**Задание 1:** Перепишите записи, начиная со строки с «Could you annotate» и до конца записей, заменив «lens line» на «camera line» и не меняя больше ничего. Приведите только эти строки.

**Текст для чтения:**
· · · · · · ·

Александр Иличевский. Две миниатюры

Однажды отец показал мне в Эйн-Кареме, в университетском госпитале, нобелевскую медаль Альберта Эйнштейна. Небольшая, с ломтик пеперони, червонного золота, вручена она была за открытие фотоэффекта, формально, но, на самом деле — за теорию относительности. Охранник с картофельным носом, как у Рембрандта, со спины присматривал, как я стираю пальцами пыль со стекла тусклой витрины.

«Понимаешь, родной, — сказал отец, — некогда наука не отличалась от мистических исследований. Библейский Енох поведал людям, что звезды суть огненные горы, обладающие протяженностью, а не дыры в куполе небесных сфер. В двадцатом веке общая теория относительности сообщила человечеству о законах пространства и времени, которые соблюдаются с немыслимой точностью — на семь порядков большей, чем законы классического, видимого мира, законы Ньютона. Следовательно, законы воображения, законы невидимого мира, если угодно, мира мистики (“для непосвященных”), законы, например, не познаваемой для большинства квантовой механики — сущности фундаментальные не только для мироздания, но и для человеческой жизни. Разум же обыденности до сих пор еще находится в рамках, когда грозовую молнию проще приписать колеснице Ильи-пророка, а не уравнениям Максвелла.

Пока не было квантовой механики, человек прекрасно без нее обходился. Сейчас такой “изоляционизм” профанического существования не просто бессмыслен — он служит злу. И не только в плане общего ущерба просвещению, но хотя бы потому, что корневой принцип этики — принятие во внимание мира иного сознания (того самого библейского “ближнего”) лежит в основе принципа неопределенности Шредингера. Ибо метафизика, в сущности, и есть физика: почти все, что нас окружает и изменяет мир, основано на законах той области мироздания, что была открыта лишь благодаря пытливости разума, а не полноты эксперимента. Наука давно плодотворно не столько заменяет теологию, сколько ее углубляет.

Глубинное содержание мира непредсказуемо. Оно выше логики, и от ученого требуется постоянная готовность к открытию в нем связей, несовместимых с привычным мышлением. Как воображение оплодотворяет мир и рождает новый смысл? В 1920-х годах остро стояла проблема смены научной парадигмы: новое видение физического мира не укладывалось в сознании ученых. Новое мировоззрение, связанное с открытием микромира, требовало пересмотра основных положений в философии науки.

Истина — та сущность, что открыто прорастает в мир. Ложь — обрезанная сухая ветка. Двадцатый век — груда такого валежника: идеологий, фундаментализмов и т. д.

· · · · · · ·

[Сохранённые записи]
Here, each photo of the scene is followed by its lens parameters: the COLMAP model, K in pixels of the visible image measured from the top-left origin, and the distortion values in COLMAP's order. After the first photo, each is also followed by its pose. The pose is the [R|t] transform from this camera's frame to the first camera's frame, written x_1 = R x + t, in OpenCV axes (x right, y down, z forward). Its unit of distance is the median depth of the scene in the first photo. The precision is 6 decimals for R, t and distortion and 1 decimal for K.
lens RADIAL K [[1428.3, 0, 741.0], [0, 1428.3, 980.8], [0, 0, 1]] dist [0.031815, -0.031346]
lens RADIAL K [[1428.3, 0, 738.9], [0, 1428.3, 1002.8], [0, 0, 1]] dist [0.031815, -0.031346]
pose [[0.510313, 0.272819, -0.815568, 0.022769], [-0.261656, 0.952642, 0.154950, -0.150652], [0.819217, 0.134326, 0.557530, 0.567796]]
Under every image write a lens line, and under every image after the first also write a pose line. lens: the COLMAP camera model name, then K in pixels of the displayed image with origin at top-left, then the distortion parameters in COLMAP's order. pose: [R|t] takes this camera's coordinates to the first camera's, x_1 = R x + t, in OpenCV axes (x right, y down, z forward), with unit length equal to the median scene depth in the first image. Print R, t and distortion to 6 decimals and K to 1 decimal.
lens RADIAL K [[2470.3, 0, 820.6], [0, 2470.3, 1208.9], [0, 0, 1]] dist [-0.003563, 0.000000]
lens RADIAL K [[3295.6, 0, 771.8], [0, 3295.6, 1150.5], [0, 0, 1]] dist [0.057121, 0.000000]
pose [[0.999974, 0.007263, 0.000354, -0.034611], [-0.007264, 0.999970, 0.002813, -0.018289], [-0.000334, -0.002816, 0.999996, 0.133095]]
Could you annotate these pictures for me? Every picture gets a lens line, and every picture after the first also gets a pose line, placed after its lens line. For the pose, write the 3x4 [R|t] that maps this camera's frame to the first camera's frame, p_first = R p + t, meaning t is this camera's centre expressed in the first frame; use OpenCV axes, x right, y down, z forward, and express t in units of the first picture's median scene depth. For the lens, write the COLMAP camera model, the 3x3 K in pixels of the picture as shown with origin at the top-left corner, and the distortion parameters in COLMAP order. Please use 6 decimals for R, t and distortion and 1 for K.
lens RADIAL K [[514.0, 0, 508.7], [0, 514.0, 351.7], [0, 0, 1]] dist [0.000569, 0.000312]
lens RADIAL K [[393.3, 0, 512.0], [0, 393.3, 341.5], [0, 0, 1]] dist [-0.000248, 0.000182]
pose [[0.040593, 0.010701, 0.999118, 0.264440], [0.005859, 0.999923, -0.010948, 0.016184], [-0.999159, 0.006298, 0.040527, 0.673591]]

· · · · · · ·

**Задание 2:** Продолжите текст о науке и мистике после его последней фразы.

**Ответ 1:**
Could you annotate these pictures for me? Every picture gets a camera line, and every picture after the first also gets a pose line, placed after its camera line. For the pose, write the 3x4 [R|t] that maps this camera's frame to the first camera's frame, p_first = R p + t, meaning t is this camera's centre expressed in the first frame; use OpenCV axes, x right, y down, z forward, and express t in units of the first picture's median scene depth. For the lens, write the COLMAP camera model, the 3x3 K in pixels of the picture as shown with origin at the top-left corner, and the distortion parameters in COLMAP order. Please use 6 decimals for R, t and distortion and 1 for K.
lens RADIAL K [[514.0, 0, 508.7], [0, 514.0, 351.7], [0, 0, 1]] dist [0.000569, 0.000312]
lens RADIAL K [[393.3, 0, 512.0], [0, 393.3, 341.5], [0, 0, 1]] dist [-0.000248, 0.000182]
pose [[0.040593, 0.010701, 0.999118, 0.264440], [0.005859, 0.999923, -0.010948, 0.016184], [-0.999159, 0.006298, 0.040527, 0.673591]]

**Ответ 2:**
Если отвлечься от исторических деталей, проблема человечества остается все той же: есть мораль или ее нету. Гитлер считал, что главную загвоздку для рода людского — мораль — придумали евреи. В общем-то, именно потому он и решил совместить устранение этого препятствия (то есть морали) с уничтожением его “изобретателей”.

В чем надежда на то, что удастся снова справиться с пришествием Хама? Как бы это идеалистично ни воспринималось (хотя в законах природы мало романтизма), надежда в том, что наука — а именно квантовая механика — дает нам основание говорить, что определяющий принцип этики — необходимость принятия в расчет мира других личностей — есть следствие законов природы, а не случайная мутация культуры. Именно это является главным оружием против тьмы. Ибо можно победить человека, народы, государства и империи, но не законы природы, благодаря которым Кант дивился моральному императиву и звездному небу.

Роль квантовой механики в сознании двадцать первого века должна преобразить мышление и образ жизни человека. Сколь бы утопически это ни звучало. Ибо только с помощью утопии мир способен потянуть себя за волосы из бездны».

*******************************

Когда-то Набоков начался для меня с его отзыва о «Школе для дураков» Саши Соколова: «Это — трогательная книга», — или что-то около того.

Затем попалась на глаза модная «Лолита» — и я просто не понял этот текст: мне было двадцать и четырнадцатилетние создания меня не только не интересовали, но и пугали, в то время как все остальное — сама словесность — была красивым достижением, но не сильно действовала. С возрастом эта книга мне совсем стала непонятна, до брезгливости, — она, мне кажется, и есть та самая «достоевщина», против которой восставал нынешний юбиляр, — но для обсуждения этого явления у нас существуют труды ученого Блума, хорошо показавшего, чего стоит писательская нелюбовь. Еще я тогда подумал, что Лолита — это энтомологическая куколка, нечто потустороннее для одержимого любителя зрелых бабочек.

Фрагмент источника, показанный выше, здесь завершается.